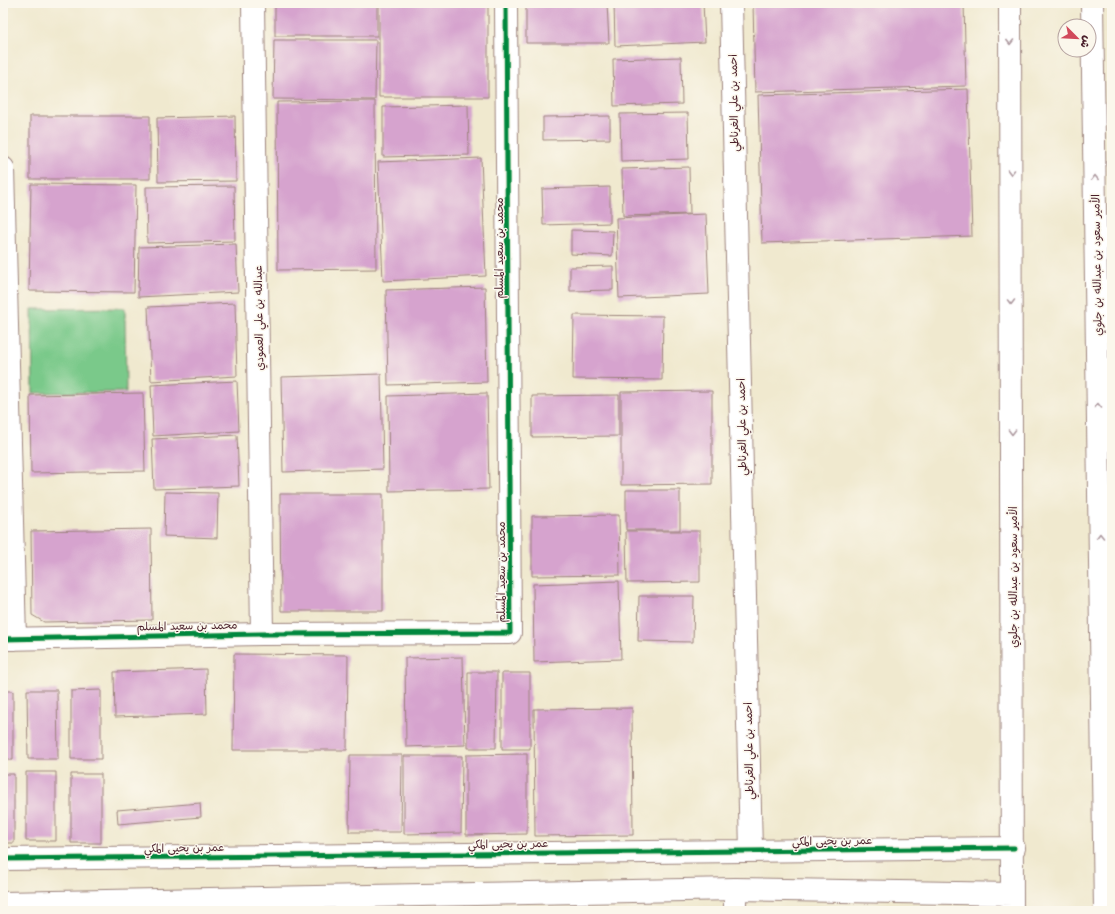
<svg xmlns="http://www.w3.org/2000/svg" width="1115" height="914" font-family="'Playpen Sans','Playpen Sans Arabic',sans-serif">
  <rect width="100%" height="100%" fill="#fbf7ec"/>
  <filter id="ink" filterUnits="userSpaceOnUse"><feTurbulence type="fractalNoise" baseFrequency=".025" numOctaves="2"/><feDisplacementMap in="SourceGraphic" scale="8" xChannelSelector="R" yChannelSelector="G"/><feConvolveMatrix kernelMatrix="1 2 1 2 8 2 1 2 1" color-interpolation-filters="sRGB"/></filter>
  <filter id="wash" filterUnits="userSpaceOnUse"><feTurbulence type="fractalNoise" baseFrequency=".012" numOctaves="4" result="noise"/><feDisplacementMap in="SourceGraphic" scale="16" xChannelSelector="R" yChannelSelector="G"/><feGaussianBlur stdDeviation="0.9" result="paint"/><feColorMatrix in="noise" values="0 0 0 0 0 0 0 0 0 0 0 0 0 0 0 0 0 1.4 0 .05"/><feComposite in="paint" operator="in"/></filter>
  <g filter="url(#wash)">
    <rect width="100%" height="100%" fill="#f0e9cf"/>
    <path fill="#7ac98a" stroke="#62745a" d="M125,308L126,392L33,393L32,309Z"/>
    <g id="blocks">
      <path fill="#d6a3ce" d="M275,3H377V36H275Z
        M379,3H488V97H379Z
        M526,3H607L609,43H526Z
        M614,3H703L705,42L615,46Z
        M753,3H964L966,86L755,92Z
        M274,40H376L375,100L273,99Z
        M681,57L682,104L614,106L613,59Z
        M968,89L972,236L762,243L758,95Z
        M375,101L376,269L278,270L277,102Z
        M468,105L469,155L383,157V107Z
        M688,113L689,159L621,161L620,114Z
        M30,116H150V179H30Z
        M235,116L236,181L158,182L157,118Z
        M610,116V139L543,140V117Z
        M481,158L486,276L383,281L378,162Z
        M689,167L690,214L623,216L622,169Z
        M31,184L136,185L134,292L29,291Z
        M234,186L235,241L147,243L146,187Z
        M610,187V223L543,225L542,189Z
        M706,214L709,294L619,298L616,218Z
        M571,230L613,231L612,256L571,254Z
        M236,244L238,292L138,297L139,247Z
        M613,266V290L570,291V267Z
        M485,287L487,382L388,385L386,290Z
        M235,303L237,376L151,381L148,307Z
        M574,315L663,316L662,380L573,379Z
        M381,374L383,469L283,472L281,377Z
        M237,381L239,431L153,436L151,385Z
        M712,391V484L621,485V392Z
        M143,393L145,471L31,473L30,395Z
        M487,393L489,489L389,491L388,396Z
        M619,395V436L532,437V396Z
        M237,435L239,486L154,489L152,439Z
        M626,490H680V530H626Z
        M165,492L218,493L217,538L164,536Z
        M280,494H383V611H281Z
        M619,515L620,575L532,576V516Z
        M151,529L152,620L44,622L32,615L31,531Z
        M626,531H700V582L627,583Z
        M619,581L621,659L534,662L533,584Z
        M639,596H694L693,642L638,641Z
        M234,654L348,655L347,750H233Z
        M463,657L465,745L406,747L405,658Z
        M206,669L207,714L115,717L114,672Z
        M468,672H497L496,748H468Z
        M502,673H530V749H502Z
        M27,690H57L58,759H28Z
        M101,690V759H71V691Z
        M3,691H13V760H3Z
        M632,708L633,835L535,836L534,709Z
        M527,754V834L466,835V755Z
        M350,755H402L401,832H349Z
        M404,756H462L461,833L404,834Z
        M26,772H56V841H26Z
        M3,774H14V843H3Z
        M71,774H101V843H71Z
        M200,803L201,817L118,824L117,810Z"/>
    </g>
  </g>
  <g filter="url(#ink)">
    <use href="#blocks" fill-opacity="0" stroke="#9d847d" stroke-width="1"/>
    <g fill="none" stroke-linecap="round" stroke-linejoin="round">
      <g stroke="#9d847d" stroke-width="24">
        <path id="minor" d="M253,3L262,634
          M731,3L751,851
          M1010,3L1012,911
          M1092,3L1105,911
          M3,168L15,639
          M3,639L262,634L510,633L506,3
          M3,859L1014,848
          M735,889V911
          M3,903L735,889L1012,894"/>
      </g>
      <use href="#minor" stroke="#fff" stroke-width="22"/>
      <g stroke="#fbf7ec" stroke-width="8">
        <path id="cycleway" d="M3,639L262,634L510,633L506,3
          M3,859L1014,848"/>
      </g>
      <use href="#cycleway" stroke="#00873e" stroke-width="5"/>
    </g>
    <defs><path id="oneway-chevron" d="M-2-3.5L2.5 0L-2 3.5" fill="none" stroke-width="1.6" stroke-linecap="round" stroke-linejoin="round"/></defs>
    <g stroke="#ae9aa0">
      <use href="#oneway-chevron" transform="translate(1010 42) rotate(90)"/>
      <use href="#oneway-chevron" transform="translate(1011 172) rotate(90)"/>
      <use href="#oneway-chevron" transform="translate(1095 178) rotate(-91)"/>
      <use href="#oneway-chevron" transform="translate(1011 302) rotate(90)"/>
      <use href="#oneway-chevron" transform="translate(1098 406) rotate(-91)"/>
      <use href="#oneway-chevron" transform="translate(1012 432) rotate(90)"/>
      <use href="#oneway-chevron" transform="translate(1100 536) rotate(-91)"/>
    </g>
  </g>
  <g text-anchor="middle" dominant-baseline="central" stroke-width="3" stroke-linejoin="round" paint-order="stroke">
    <g font-size="11" fill="#4a1f2b" stroke="#fbf7ec">
      <text transform="translate(733 103) rotate(-91)">احمد بن علي الغرناطي</text>
      <text transform="translate(498 248) rotate(-90)">محمد بن سعيد المسلم</text>
      <text transform="translate(1096 265) rotate(-91)">الأمير سعود بن عبدالله بن جلوي</text>
      <text transform="translate(258 318) rotate(-91)">عبدالله بن علي العمودي</text>
      <text transform="translate(741 427) rotate(-91)">احمد بن علي الغرناطي</text>
      <text transform="translate(500 572) rotate(-90)">محمد بن سعيد المسلم</text>
      <text transform="translate(1012 577) rotate(-90)">الأمير سعود بن عبدالله بن جلوي</text>
      <text transform="translate(187 625) rotate(-1)">محمد بن سعيد المسلم</text>
      <text transform="translate(748 751) rotate(-91)">احمد بن علي الغرناطي</text>
      <text transform="translate(832 840) rotate(-1)">عمر بن يحيى المكي</text>
      <text transform="translate(508 843) rotate(-1)">عمر بن يحيى المكي</text>
      <text transform="translate(184 847) rotate(-1)">عمر بن يحيى المكي</text>
    </g>
  </g>
  <rect width="1115" height="914" fill="none" stroke="#fbf7ec" stroke-width="16"/>
  <g transform="translate(1077 38) rotate(114)"><circle r="19" fill="#fbf7ec" stroke="#b4a19f"/>
  <path d="M0-3L7 15L0 10L-7 15Z" fill="#d1495b"/>
  <text y="-6" font-size="11" font-weight="bold" text-anchor="middle" fill="#4a1f2b">ش</text>
  </g>
</svg>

--- ABOUT THIS TASK ---
Repeat everything in the records above exactly, except the pictures.

--- RESULT OF THIS EXERCISE ---
<svg xmlns="http://www.w3.org/2000/svg" width="1115" height="914" font-family="'Playpen Sans','Playpen Sans Arabic',sans-serif">
  <rect width="100%" height="100%" fill="#fbf7ec"/>
  <filter id="ink" filterUnits="userSpaceOnUse"><feTurbulence type="fractalNoise" baseFrequency=".025" numOctaves="2"/><feDisplacementMap in="SourceGraphic" scale="8" xChannelSelector="R" yChannelSelector="G"/><feConvolveMatrix kernelMatrix="1 2 1 2 8 2 1 2 1" color-interpolation-filters="sRGB"/></filter>
  <filter id="wash" filterUnits="userSpaceOnUse"><feTurbulence type="fractalNoise" baseFrequency=".012" numOctaves="4" result="noise"/><feDisplacementMap in="SourceGraphic" scale="16" xChannelSelector="R" yChannelSelector="G"/><feGaussianBlur stdDeviation="0.9" result="paint"/><feColorMatrix in="noise" values="0 0 0 0 0 0 0 0 0 0 0 0 0 0 0 0 0 1.4 0 .05"/><feComposite in="paint" operator="in"/></filter>
  <g filter="url(#wash)">
    <rect width="100%" height="100%" fill="#f0e9cf"/>
    <path fill="#7ac98a" stroke="#62745a" d="M125,308L126,392L33,393L32,309Z"/>
    <g id="blocks">
      <path fill="#d6a3ce" d="M275,3H377V36H275Z
        M379,3H488V97H379Z
        M526,3H607L609,43H526Z
        M614,3H703L705,42L615,46Z
        M753,3H964L966,86L755,92Z
        M274,40H376L375,100L273,99Z
        M681,57L682,104L614,106L613,59Z
        M968,89L972,236L762,243L758,95Z
        M375,101L376,269L278,270L277,102Z
        M468,105L469,155L383,157V107Z
        M688,113L689,159L621,161L620,114Z
        M30,116H150V179H30Z
        M235,116L236,181L158,182L157,118Z
        M610,116V139L543,140V117Z
        M481,158L486,276L383,281L378,162Z
        M689,167L690,214L623,216L622,169Z
        M31,184L136,185L134,292L29,291Z
        M234,186L235,241L147,243L146,187Z
        M610,187V223L543,225L542,189Z
        M706,214L709,294L619,298L616,218Z
        M571,230L613,231L612,256L571,254Z
        M236,244L238,292L138,297L139,247Z
        M613,266V290L570,291V267Z
        M485,287L487,382L388,385L386,290Z
        M235,303L237,376L151,381L148,307Z
        M574,315L663,316L662,380L573,379Z
        M381,374L383,469L283,472L281,377Z
        M237,381L239,431L153,436L151,385Z
        M712,391V484L621,485V392Z
        M143,393L145,471L31,473L30,395Z
        M487,393L489,489L389,491L388,396Z
        M619,395V436L532,437V396Z
        M237,435L239,486L154,489L152,439Z
        M626,490H680V530H626Z
        M165,492L218,493L217,538L164,536Z
        M280,494H383V611H281Z
        M619,515L620,575L532,576V516Z
        M151,529L152,620L44,622L32,615L31,531Z
        M626,531H700V582L627,583Z
        M619,581L621,659L534,662L533,584Z
        M639,596H694L693,642L638,641Z
        M234,654L348,655L347,750H233Z
        M463,657L465,745L406,747L405,658Z
        M206,669L207,714L115,717L114,672Z
        M468,672H497L496,748H468Z
        M502,673H530V749H502Z
        M27,690H57L58,759H28Z
        M101,690V759H71V691Z
        M3,691H13V760H3Z
        M632,708L633,835L535,836L534,709Z
        M527,754V834L466,835V755Z
        M350,755H402L401,832H349Z
        M404,756H462L461,833L404,834Z
        M26,772H56V841H26Z
        M3,774H14V843H3Z
        M71,774H101V843H71Z
        M200,803L201,817L118,824L117,810Z"/>
    </g>
  </g>
  <g filter="url(#ink)">
    <use href="#blocks" fill-opacity="0" stroke="#9d847d" stroke-width="1"/>
    <g fill="none" stroke-linecap="round" stroke-linejoin="round">
      <g stroke="#9d847d" stroke-width="24">
        <path id="minor" d="M253,3L262,634
          M731,3L751,851
          M1010,3L1012,911
          M1092,3L1105,911
          M3,168L15,639
          M3,639L262,634L510,633L506,3
          M3,859L1014,848
          M735,889V911
          M3,903L735,889L1012,894"/>
      </g>
      <use href="#minor" stroke="#fff" stroke-width="22"/>
      <g stroke="#fbf7ec" stroke-width="8">
        <path id="cycleway" d="M3,639L262,634L510,633L506,3
          M3,859L1014,848"/>
      </g>
      <use href="#cycleway" stroke="#00873e" stroke-width="5"/>
    </g>
    <defs><path id="oneway-chevron" d="M-2-3.5L2.5 0L-2 3.5" fill="none" stroke-width="1.6" stroke-linecap="round" stroke-linejoin="round"/></defs>
    <g stroke="#ae9aa0">
      <use href="#oneway-chevron" transform="translate(1010 42) rotate(90)"/>
      <use href="#oneway-chevron" transform="translate(1011 172) rotate(90)"/>
      <use href="#oneway-chevron" transform="translate(1095 178) rotate(-91)"/>
      <use href="#oneway-chevron" transform="translate(1011 302) rotate(90)"/>
      <use href="#oneway-chevron" transform="translate(1098 406) rotate(-91)"/>
      <use href="#oneway-chevron" transform="translate(1012 432) rotate(90)"/>
      <use href="#oneway-chevron" transform="translate(1100 536) rotate(-91)"/>
    </g>
  </g>
  <g text-anchor="middle" dominant-baseline="central" stroke-width="3" stroke-linejoin="round" paint-order="stroke">
    <g font-size="11" fill="#4a1f2b" stroke="#fbf7ec">
      <text transform="translate(733 103) rotate(-91)">احمد بن علي الغرناطي</text>
      <text transform="translate(498 248) rotate(-90)">محمد بن سعيد المسلم</text>
      <text transform="translate(1096 265) rotate(-91)">الأمير سعود بن عبدالله بن جلوي</text>
      <text transform="translate(258 318) rotate(-91)">عبدالله بن علي العمودي</text>
      <text transform="translate(741 427) rotate(-91)">احمد بن علي الغرناطي</text>
      <text transform="translate(500 572) rotate(-90)">محمد بن سعيد المسلم</text>
      <text transform="translate(1012 577) rotate(-90)">الأمير سعود بن عبدالله بن جلوي</text>
      <text transform="translate(187 625) rotate(-1)">محمد بن سعيد المسلم</text>
      <text transform="translate(748 751) rotate(-91)">احمد بن علي الغرناطي</text>
      <text transform="translate(832 840) rotate(-1)">عمر بن يحيى المكي</text>
      <text transform="translate(508 843) rotate(-1)">عمر بن يحيى المكي</text>
      <text transform="translate(184 847) rotate(-1)">عمر بن يحيى المكي</text>
    </g>
  </g>
  <rect width="1115" height="914" fill="none" stroke="#fbf7ec" stroke-width="16"/>
  <g transform="translate(1077 38) rotate(114)"><circle r="19" fill="#fbf7ec" stroke="#b4a19f"/>
  <path d="M0-3L7 15L0 10L-7 15Z" fill="#d1495b"/>
  <text y="-6" font-size="11" font-weight="bold" text-anchor="middle" fill="#4a1f2b">ش</text>
  </g>
</svg>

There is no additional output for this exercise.